While the extension policy is not yet finalised, all indicators point that the government wishes to increase its revenue share, a model sometimes followed by energy-exporting domains such as Libya. Indian fields at the time of extension are mature and often marginal. Such terms are likely to cause exits, leaving extractable hydrocarbon molecules underground. To ensure all extraction, the government needs to declare a policy to extend the life of contracts to the economic life of field, and maintain field incentivising terms depending on a predetermined decline and challenge formula. The earliest possible positive move in this direction will encourage many fields moving towards contract expiry to invest substantial amounts in upgrades and increased production. This again will add to our 2022 numbers. It is time to reap the benefit.

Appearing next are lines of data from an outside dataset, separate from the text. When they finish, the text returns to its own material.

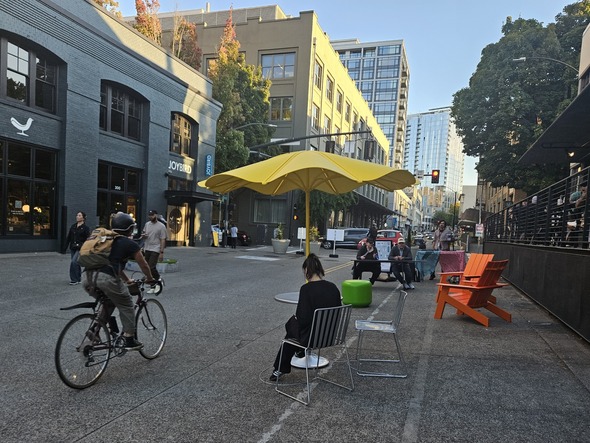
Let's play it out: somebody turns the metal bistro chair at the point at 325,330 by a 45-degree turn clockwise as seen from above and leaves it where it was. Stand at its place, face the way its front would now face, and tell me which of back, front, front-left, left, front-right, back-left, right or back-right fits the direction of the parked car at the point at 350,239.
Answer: front

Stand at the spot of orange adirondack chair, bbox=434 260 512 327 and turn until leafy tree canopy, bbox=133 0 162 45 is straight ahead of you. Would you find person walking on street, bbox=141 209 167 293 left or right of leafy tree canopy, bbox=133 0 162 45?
left

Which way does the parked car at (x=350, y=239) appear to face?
to the viewer's left

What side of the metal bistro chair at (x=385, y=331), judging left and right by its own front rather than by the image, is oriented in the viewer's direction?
left

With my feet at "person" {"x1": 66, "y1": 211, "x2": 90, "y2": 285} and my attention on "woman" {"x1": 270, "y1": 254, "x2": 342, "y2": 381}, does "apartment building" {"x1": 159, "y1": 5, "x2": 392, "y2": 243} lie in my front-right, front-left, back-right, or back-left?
back-left

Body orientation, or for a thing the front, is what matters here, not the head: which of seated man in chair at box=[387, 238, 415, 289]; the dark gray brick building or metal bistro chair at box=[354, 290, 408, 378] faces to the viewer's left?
the metal bistro chair

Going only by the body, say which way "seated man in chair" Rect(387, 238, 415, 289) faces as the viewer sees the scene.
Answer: toward the camera

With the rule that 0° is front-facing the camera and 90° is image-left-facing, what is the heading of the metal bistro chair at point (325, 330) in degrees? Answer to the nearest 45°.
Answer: approximately 135°

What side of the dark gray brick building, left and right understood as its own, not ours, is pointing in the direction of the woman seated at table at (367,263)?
front

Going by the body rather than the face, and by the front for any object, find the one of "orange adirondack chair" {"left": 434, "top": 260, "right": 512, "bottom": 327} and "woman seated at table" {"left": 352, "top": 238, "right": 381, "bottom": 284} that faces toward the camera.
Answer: the woman seated at table

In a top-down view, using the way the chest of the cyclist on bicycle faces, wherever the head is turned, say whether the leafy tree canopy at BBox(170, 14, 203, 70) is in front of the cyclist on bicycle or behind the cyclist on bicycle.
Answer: in front

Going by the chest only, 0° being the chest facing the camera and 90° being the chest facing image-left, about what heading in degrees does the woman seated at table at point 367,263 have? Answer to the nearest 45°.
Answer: approximately 0°
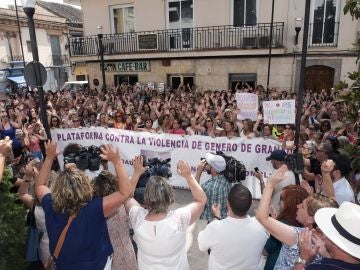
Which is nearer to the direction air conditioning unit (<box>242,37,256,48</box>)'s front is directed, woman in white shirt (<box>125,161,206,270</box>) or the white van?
the woman in white shirt

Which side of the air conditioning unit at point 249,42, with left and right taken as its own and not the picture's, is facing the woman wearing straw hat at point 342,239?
front

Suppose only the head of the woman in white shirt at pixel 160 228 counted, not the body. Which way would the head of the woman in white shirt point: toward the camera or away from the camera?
away from the camera

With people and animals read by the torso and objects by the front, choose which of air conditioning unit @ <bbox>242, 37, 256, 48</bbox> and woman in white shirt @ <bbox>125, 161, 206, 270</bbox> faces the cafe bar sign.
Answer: the woman in white shirt

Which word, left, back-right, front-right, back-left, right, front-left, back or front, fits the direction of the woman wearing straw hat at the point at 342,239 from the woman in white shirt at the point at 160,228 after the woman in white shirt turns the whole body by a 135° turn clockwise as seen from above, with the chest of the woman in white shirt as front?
front

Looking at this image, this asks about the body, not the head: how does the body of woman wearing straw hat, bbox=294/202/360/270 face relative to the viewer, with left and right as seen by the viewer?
facing away from the viewer and to the left of the viewer

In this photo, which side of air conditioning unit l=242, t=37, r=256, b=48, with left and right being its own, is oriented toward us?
front

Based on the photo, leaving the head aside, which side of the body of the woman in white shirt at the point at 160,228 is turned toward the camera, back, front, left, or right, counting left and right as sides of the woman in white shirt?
back

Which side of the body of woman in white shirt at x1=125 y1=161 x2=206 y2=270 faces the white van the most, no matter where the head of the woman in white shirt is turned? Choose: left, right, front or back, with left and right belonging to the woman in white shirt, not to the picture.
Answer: front

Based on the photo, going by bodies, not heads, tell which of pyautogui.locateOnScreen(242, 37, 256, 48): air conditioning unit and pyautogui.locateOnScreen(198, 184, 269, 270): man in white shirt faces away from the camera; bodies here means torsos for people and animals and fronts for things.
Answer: the man in white shirt

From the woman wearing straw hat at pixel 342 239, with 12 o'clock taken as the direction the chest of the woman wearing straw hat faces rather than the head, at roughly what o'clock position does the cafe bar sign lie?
The cafe bar sign is roughly at 12 o'clock from the woman wearing straw hat.

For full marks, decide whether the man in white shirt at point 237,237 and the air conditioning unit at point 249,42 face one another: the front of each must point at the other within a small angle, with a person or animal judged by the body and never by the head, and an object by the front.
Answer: yes

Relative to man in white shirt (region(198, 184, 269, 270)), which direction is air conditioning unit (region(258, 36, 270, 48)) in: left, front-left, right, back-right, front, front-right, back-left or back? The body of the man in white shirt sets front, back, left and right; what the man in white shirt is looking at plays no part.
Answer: front

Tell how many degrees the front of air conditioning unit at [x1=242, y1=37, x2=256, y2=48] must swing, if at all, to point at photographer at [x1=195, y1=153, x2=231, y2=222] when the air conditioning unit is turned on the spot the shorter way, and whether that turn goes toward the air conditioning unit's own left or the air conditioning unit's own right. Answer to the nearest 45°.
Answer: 0° — it already faces them

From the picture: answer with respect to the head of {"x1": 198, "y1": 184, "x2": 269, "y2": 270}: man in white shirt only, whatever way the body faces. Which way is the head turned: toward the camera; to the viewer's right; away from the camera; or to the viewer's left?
away from the camera

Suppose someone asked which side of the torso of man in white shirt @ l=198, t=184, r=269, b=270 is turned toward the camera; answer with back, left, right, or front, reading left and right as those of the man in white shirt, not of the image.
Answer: back

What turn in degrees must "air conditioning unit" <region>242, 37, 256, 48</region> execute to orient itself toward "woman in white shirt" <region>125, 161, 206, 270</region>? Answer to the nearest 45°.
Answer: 0° — it already faces them

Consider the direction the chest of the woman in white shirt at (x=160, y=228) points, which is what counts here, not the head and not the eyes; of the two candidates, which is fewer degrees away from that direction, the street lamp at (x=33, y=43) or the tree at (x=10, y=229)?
the street lamp

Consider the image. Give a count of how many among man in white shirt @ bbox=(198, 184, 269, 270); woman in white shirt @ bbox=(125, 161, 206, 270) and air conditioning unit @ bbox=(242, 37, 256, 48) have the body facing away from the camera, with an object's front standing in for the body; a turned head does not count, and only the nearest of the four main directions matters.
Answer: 2

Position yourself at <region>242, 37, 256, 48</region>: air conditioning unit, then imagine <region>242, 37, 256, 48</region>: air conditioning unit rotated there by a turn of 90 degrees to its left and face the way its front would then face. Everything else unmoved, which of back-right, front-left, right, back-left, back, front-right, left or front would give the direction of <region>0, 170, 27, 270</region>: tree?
right
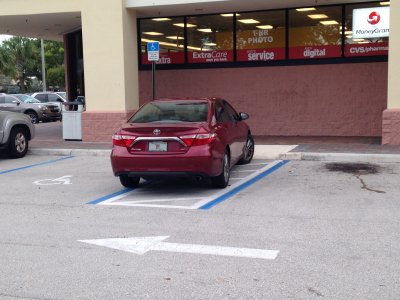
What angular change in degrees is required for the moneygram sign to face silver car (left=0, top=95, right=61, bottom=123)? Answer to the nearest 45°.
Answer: approximately 135° to its right

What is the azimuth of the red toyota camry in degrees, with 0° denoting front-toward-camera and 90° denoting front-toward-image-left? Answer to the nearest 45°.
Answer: approximately 225°

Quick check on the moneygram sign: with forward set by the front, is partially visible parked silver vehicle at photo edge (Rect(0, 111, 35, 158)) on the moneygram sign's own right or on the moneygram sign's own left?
on the moneygram sign's own right

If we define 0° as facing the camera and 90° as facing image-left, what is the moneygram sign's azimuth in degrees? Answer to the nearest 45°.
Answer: approximately 0°

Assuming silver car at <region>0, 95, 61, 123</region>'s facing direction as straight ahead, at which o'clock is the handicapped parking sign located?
The handicapped parking sign is roughly at 1 o'clock from the silver car.

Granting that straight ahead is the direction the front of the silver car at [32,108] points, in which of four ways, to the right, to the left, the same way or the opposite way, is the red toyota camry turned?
to the left
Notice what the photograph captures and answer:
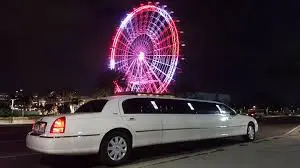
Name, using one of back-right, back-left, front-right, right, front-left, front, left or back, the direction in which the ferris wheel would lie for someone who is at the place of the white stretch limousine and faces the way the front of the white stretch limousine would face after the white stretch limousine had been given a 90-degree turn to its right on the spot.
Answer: back-left

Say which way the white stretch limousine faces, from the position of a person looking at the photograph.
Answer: facing away from the viewer and to the right of the viewer
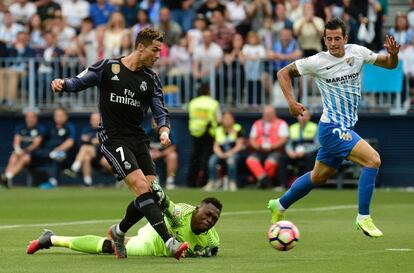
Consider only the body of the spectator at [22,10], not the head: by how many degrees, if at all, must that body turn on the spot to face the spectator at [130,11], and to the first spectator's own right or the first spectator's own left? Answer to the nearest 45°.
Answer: approximately 45° to the first spectator's own left

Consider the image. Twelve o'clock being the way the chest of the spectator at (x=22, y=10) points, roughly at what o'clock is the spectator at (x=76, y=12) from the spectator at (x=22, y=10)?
the spectator at (x=76, y=12) is roughly at 10 o'clock from the spectator at (x=22, y=10).

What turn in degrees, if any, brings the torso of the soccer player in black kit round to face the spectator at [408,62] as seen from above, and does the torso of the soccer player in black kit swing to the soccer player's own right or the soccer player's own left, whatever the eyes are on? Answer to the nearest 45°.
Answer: approximately 90° to the soccer player's own left

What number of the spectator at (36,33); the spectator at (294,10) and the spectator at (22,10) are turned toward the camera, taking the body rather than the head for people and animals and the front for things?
3

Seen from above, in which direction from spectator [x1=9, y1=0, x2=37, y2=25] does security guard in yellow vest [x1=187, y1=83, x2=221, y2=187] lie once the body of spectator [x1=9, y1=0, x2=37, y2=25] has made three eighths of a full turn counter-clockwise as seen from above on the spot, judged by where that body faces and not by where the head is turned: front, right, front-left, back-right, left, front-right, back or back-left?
right

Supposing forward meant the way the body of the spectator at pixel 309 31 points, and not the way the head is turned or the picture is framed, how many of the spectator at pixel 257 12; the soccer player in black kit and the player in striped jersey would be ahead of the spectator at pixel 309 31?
2
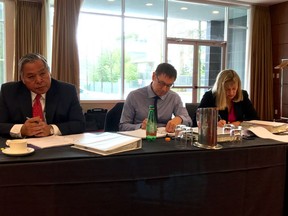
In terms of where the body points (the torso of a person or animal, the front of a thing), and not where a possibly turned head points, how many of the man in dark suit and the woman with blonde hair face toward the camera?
2

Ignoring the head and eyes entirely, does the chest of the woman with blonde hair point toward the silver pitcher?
yes

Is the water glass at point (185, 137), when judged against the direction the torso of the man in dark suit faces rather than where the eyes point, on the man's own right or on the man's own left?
on the man's own left

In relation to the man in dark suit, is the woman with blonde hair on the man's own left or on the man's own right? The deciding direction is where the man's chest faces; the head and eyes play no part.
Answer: on the man's own left

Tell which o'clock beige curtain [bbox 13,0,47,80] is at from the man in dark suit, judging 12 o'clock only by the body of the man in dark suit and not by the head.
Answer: The beige curtain is roughly at 6 o'clock from the man in dark suit.

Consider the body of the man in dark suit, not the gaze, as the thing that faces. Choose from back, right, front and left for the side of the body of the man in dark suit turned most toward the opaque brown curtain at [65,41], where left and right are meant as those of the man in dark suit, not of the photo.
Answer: back

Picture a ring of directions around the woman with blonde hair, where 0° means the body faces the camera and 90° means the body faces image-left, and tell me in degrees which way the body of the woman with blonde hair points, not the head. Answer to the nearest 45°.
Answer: approximately 0°
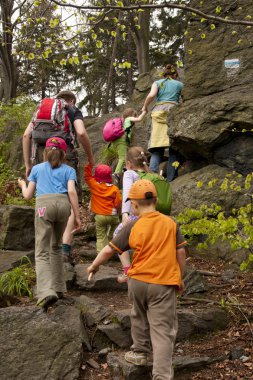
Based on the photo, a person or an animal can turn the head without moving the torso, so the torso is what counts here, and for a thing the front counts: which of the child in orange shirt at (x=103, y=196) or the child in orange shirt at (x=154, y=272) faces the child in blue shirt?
the child in orange shirt at (x=154, y=272)

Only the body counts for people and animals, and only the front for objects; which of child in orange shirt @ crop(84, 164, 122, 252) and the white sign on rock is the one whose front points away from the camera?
the child in orange shirt

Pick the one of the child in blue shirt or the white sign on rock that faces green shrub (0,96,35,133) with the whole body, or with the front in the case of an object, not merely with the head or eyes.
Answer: the child in blue shirt

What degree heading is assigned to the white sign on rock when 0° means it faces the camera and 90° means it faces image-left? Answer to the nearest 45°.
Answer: approximately 0°

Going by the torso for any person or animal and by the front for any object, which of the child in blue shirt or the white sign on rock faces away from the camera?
the child in blue shirt

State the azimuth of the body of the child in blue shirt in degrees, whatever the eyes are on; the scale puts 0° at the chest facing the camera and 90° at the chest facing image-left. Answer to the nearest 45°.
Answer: approximately 180°

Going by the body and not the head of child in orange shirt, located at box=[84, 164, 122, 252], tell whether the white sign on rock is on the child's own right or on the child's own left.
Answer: on the child's own right

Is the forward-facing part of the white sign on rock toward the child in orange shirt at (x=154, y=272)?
yes

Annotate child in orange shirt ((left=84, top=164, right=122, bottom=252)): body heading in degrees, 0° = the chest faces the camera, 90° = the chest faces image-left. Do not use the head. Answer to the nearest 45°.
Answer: approximately 180°

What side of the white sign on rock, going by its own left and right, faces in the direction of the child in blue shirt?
front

A curious phenomenon has been witnessed in upstream. Despite knowing that certain decisions or the lack thereof will lead to production shut down, such a path has been followed. Perhaps it was assumed that the production was too small to make any difference. For India, no production is “small production”. In the US, oil stripper wells (very marginal volumes) accounted for over 16% of total oil and 11% of natural gas produced (latest available data). We must respect the foot soldiers of Indian oil industry and not shut them down. It is likely to collectively add a significant tonnage. A similar delay through an alternate route happens when an adverse arbitration decision is frivolously appealed against. It is true that the adverse impact is postponed to happen on someone else’s watch. The country, meanwhile, loses the time to develop and expand production so held up. An unbiased review of outstanding disputes, appeals and withdraw from weak positions may interestingly lead to increased production.
Maturing fields don’t have to die. These can live in good health for a long time, if our “old-age well care” is to world standards. The UK government announced new incentives for maturing fields (Woods Report) a couple of years ago. Our policies in such cases are counter-intuitive, more like an energy excess country. In addition to the US example of stripper wells, there are now companies which specialise in producing from terminal fields. These work out rehabilitation schemes and with the government providing appropriate fiscal relief to make it possible.
The potential to devise policy initiatives to operationalise shut and shutting fields, announce forward-looking extension policy, incentivise challenging production, rationalise cess and taxes to put more money in exploration companies to intensify work and well intensity, to achieve reversal of production trends, and contribute to the production in 2022 is an under-explored avenue. It need not be so. The only clarity so far is that if the current policies continue unhindered and the fields are exploited less than they can be, then the “new” production requirements for 2022 will be much larger and the climb more steep.